An often neglected accessory for computer users on the go is a suitable notebook cooler. They just assume that their laptop is going to be fine and dandy, but a cooler can help keep those temperatures down, improve performance, and extend the overall life of your notebook PC.

The trouble with some notebook coolers, though, is that they’re not particularly portable. The Arctic NC from Arctic, on the other hand, is quite portable. Let’s see how it works and whether it’s worth your hard-earned cash.

What’s in the Box?

As with other Arctic products, the packaging for the Arctic NC is pretty straightforward with very little in terms of unnecessary fluff. In this case, you get the cooler itself, the necessary USB cable, a couple of pads for extra grip, and an AC (Arctic Cooling) sticker, along with a single sheet instruction manual. That’s all you need.

How Is This Different?

When you look at the vast majority of other active notebook coolers, you find that they are about the same size as an actual laptop. That’s because they serve as a platform for your notebook. The Arctic NC isn’t like that.

Instead, it simply sits at the back. The very back edge of your laptop sits on that little ledge on the front of the Arctic NC. This gives it about an inch of lift. Also, most notebook coolers blow air directly into the bottom of your laptop. That’s not like that either.

Instead, those two 60mm fans are used to draw air into the chamber and then cool air is blown outward through those vents on the front. In effect, your laptop “sits” on a blanket of cool air.

The rubberized finish of the Arctic NC helps to keep your laptop in place, but those two included grippy pads can offer some assistance if needed too. The trouble, though, is if you have a fatter battery extending out the back of your laptop. This makes it very difficult to use the “propping” design of this cooler. The curved ledge can also be a little problematic for certain notebook designs.

The Arctic NC measures 278mm (about 11 inches) wide. It says that it can accommodate 12-19″ notebooks, but even my 14-inch Dell extended well beyond the outer edges. This isn’t an issue, per se, but do keep that in mind when considering this product.

USB Hub and Fan Speed Control

There is no need for an external power source, thankfully, for the Arctic NC. That only makes sense, since it’s meant to be used on the go. Power comes by way of a single USB connection, which is also used for the four-port USB 2.0 hub.

A hub is always useful and appreciated when it comes to notebook coolers. It’s also very important to have variable fan speed control and Arctic provides that too with a simple dial, allowing the fan to adjust from 900rpm to 1700rpm. Move the dial all the way down and you can “click” it off. That’s useful too.

But Does It Actually Work?

A notebook cooler is useless if it doesn’t effectively cool your notebook. I ran the Arctic NC through the same testing procedure as other coolers I’ve reviewed.

The configuration involves my Dell Inspiron 640m with Intel Core 2 Duo T5300, 3GB RAM, integrated graphics, and 500GB Seagate Momentus 7200.4 SATA hard drive. The idle temperature is taken with a “cold” notebook fully booted into Windows XP with an idle hard drive. The “load” temperature is taken with a full run of PCMark05, which takes about 30 minutes. All temperatures are recorded using CPUID Hardware Monitor in degrees Celsius.

And yes indeed, the Arctic NC works and it works very well. As you can quite plainly see from the basic chart above, the cooler was able to drop about 10 degrees or more across the board for both the idle and load condition. I should note that I had the fans going at top speed too.

I think part of this has to do with the fact that absolutely no ports or vents are blocked by this product.
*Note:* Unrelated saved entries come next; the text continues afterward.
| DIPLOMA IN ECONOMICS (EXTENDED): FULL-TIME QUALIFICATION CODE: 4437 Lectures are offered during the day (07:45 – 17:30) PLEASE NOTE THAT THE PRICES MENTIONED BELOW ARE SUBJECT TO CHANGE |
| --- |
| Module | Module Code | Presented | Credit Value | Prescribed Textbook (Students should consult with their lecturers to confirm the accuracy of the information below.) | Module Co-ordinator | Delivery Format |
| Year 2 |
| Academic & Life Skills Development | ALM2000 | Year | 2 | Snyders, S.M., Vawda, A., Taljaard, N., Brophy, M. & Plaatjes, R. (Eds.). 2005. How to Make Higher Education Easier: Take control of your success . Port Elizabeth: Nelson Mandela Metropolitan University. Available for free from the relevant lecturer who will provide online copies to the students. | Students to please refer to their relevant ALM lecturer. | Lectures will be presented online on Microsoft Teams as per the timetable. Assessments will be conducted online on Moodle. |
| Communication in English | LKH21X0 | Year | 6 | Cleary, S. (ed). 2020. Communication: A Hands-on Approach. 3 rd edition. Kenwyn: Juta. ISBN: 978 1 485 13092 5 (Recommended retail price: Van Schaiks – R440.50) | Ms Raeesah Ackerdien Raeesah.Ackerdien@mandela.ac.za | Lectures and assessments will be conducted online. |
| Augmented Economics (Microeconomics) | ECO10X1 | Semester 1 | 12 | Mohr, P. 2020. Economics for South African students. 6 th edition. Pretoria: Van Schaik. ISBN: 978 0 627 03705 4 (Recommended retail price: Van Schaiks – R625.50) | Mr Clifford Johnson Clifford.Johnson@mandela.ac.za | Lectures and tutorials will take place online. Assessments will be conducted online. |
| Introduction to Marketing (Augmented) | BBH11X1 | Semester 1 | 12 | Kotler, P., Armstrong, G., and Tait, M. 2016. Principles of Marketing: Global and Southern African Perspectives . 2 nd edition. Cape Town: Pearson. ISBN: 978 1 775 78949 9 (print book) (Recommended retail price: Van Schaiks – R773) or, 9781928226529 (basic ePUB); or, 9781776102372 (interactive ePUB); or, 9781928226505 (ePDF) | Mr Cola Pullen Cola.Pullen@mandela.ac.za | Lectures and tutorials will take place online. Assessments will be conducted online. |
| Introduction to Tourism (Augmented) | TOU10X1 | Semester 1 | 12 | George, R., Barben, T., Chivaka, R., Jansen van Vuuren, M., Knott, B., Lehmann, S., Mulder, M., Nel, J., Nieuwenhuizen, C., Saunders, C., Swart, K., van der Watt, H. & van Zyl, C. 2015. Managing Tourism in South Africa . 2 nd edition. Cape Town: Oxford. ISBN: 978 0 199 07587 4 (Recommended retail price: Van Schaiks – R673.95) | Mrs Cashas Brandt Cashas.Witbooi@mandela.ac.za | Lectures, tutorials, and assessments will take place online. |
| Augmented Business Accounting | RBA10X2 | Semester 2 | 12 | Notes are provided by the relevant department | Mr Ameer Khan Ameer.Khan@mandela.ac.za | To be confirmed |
The Dell is also designed to draw air in from the bottom and vent hot air out from the side, so the design of the Arctic NC fits with that model very well.

MegaTechie Cool As Ice or MegaTechie Lukewarm Rag?
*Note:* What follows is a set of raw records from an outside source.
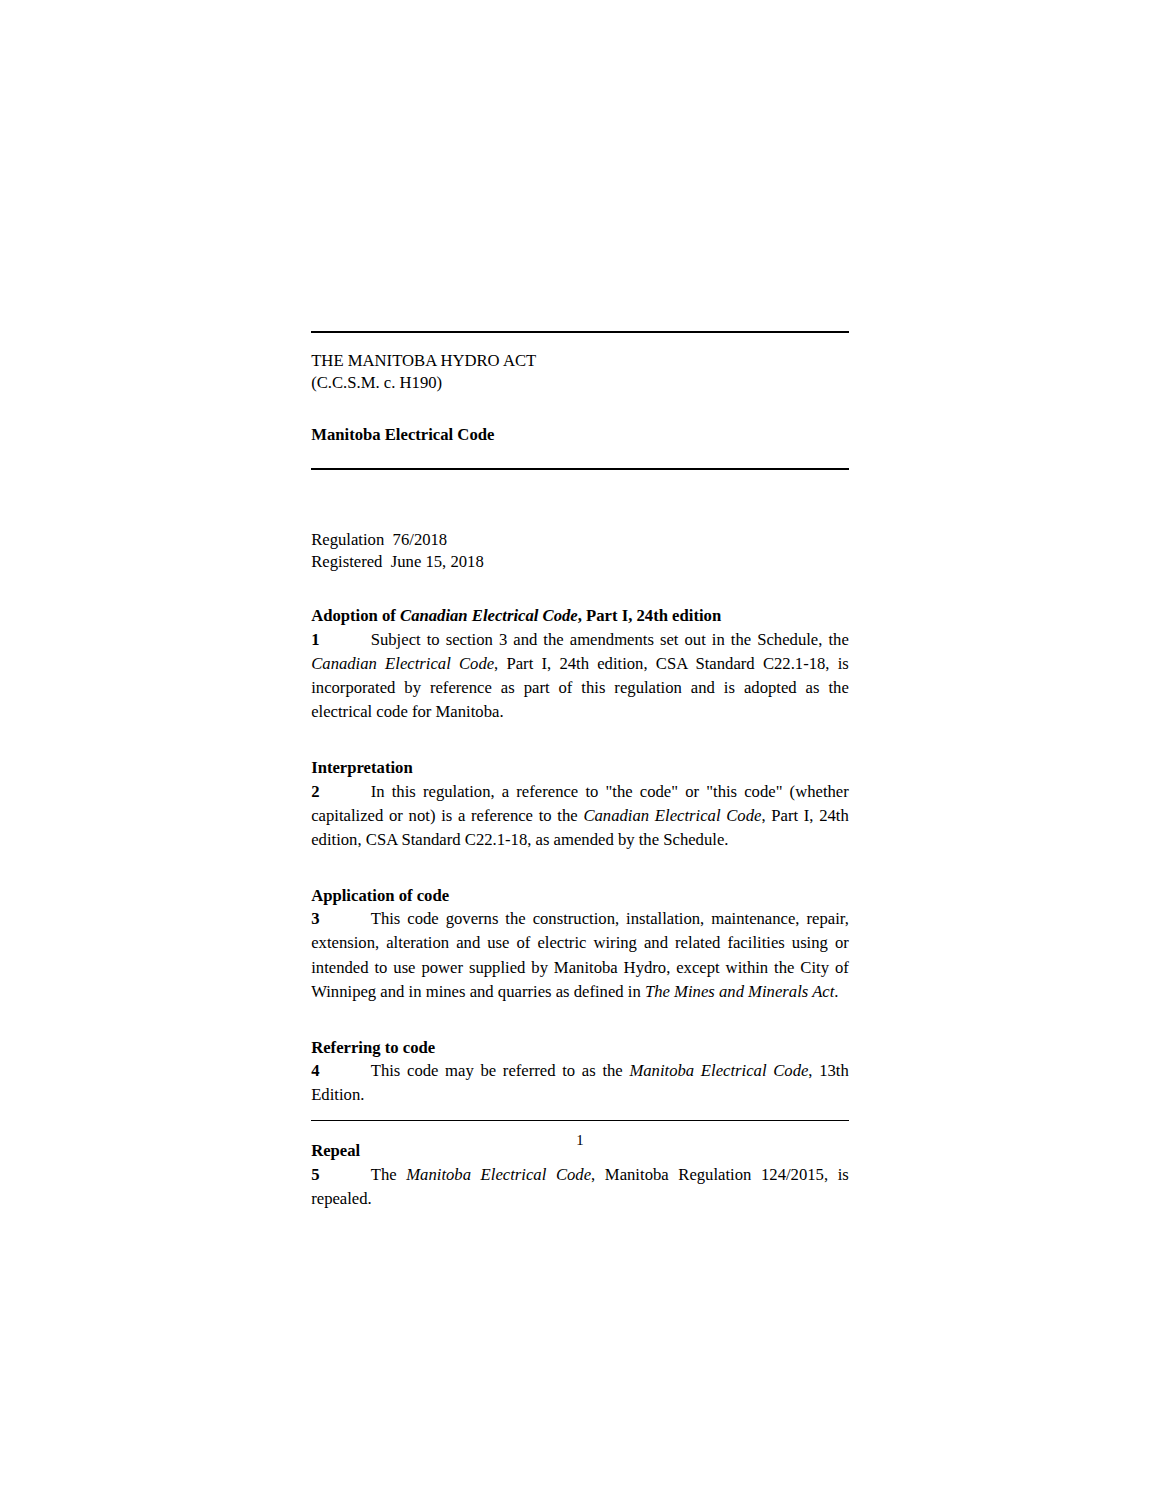THE MANITOBA HYDRO ACT
(C.C.S.M. c. H190)
Manitoba Electrical Code
Regulation 76/2018
Registered June 15, 2018
Adoption of Canadian Electrical Code, Part I, 24th edition
1 Subject to section 3 and the amendments set out in the Schedule, the Canadian Electrical Code, Part I, 24th edition, CSA Standard C22.1-18, is incorporated by reference as part of this regulation and is adopted as the electrical code for Manitoba.
Interpretation
2 In this regulation, a reference to "the code" or "this code" (whether capitalized or not) is a reference to the Canadian Electrical Code, Part I, 24th edition, CSA Standard C22.1-18, as amended by the Schedule.
Application of code
3 This code governs the construction, installation, maintenance, repair, extension, alteration and use of electric wiring and related facilities using or intended to use power supplied by Manitoba Hydro, except within the City of Winnipeg and in mines and quarries as defined in The Mines and Minerals Act.
Referring to code
4 This code may be referred to as the Manitoba Electrical Code, 13th Edition.
Repeal
5 The Manitoba Electrical Code, Manitoba Regulation 124/2015, is repealed.
1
I had my apprehensions about the Arctic NC. It looks pretty good, but I was unsure how effective this design would be. Well, the test results favor the product and who am I to argue with the numbers.
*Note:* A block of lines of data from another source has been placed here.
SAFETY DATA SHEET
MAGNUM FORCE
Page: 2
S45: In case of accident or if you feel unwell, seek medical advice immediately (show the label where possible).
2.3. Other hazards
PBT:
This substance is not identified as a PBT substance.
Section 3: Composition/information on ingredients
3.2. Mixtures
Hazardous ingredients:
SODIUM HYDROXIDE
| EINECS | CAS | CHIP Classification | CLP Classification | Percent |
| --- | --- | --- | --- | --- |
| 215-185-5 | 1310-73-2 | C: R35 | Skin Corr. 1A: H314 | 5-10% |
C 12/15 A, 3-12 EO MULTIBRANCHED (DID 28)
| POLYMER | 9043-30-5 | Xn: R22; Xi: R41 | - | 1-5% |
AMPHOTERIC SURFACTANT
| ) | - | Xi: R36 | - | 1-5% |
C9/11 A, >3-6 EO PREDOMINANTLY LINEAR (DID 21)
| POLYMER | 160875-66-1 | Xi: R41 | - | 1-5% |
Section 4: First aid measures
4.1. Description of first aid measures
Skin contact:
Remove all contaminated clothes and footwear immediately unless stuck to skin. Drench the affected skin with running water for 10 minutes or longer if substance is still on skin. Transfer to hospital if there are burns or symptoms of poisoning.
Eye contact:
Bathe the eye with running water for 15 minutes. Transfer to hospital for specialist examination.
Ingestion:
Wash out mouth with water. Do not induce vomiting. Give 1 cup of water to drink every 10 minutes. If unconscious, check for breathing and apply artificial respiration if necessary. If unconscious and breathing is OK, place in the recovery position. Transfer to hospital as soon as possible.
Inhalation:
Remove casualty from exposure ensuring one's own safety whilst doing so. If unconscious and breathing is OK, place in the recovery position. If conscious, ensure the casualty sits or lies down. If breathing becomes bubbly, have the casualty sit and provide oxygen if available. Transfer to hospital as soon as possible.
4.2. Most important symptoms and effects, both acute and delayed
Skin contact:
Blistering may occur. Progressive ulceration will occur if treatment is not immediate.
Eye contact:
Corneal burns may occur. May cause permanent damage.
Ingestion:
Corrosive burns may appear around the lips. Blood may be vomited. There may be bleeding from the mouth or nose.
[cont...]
That said, the design isn’t going to be for everyone. The “propping” configuration may not be a good fit for certain laptop designs and it necessitates a flat surface. This means that it can’t really be used in your lap, so you really do need to find a table. At about $20, though, the Arctic NC is a good buy and I’d recommend it.

Arctic may have expanded its scope considerably beyond its core “cooling” line of products, but it’s good to see that the coolers are still cool and still do the job.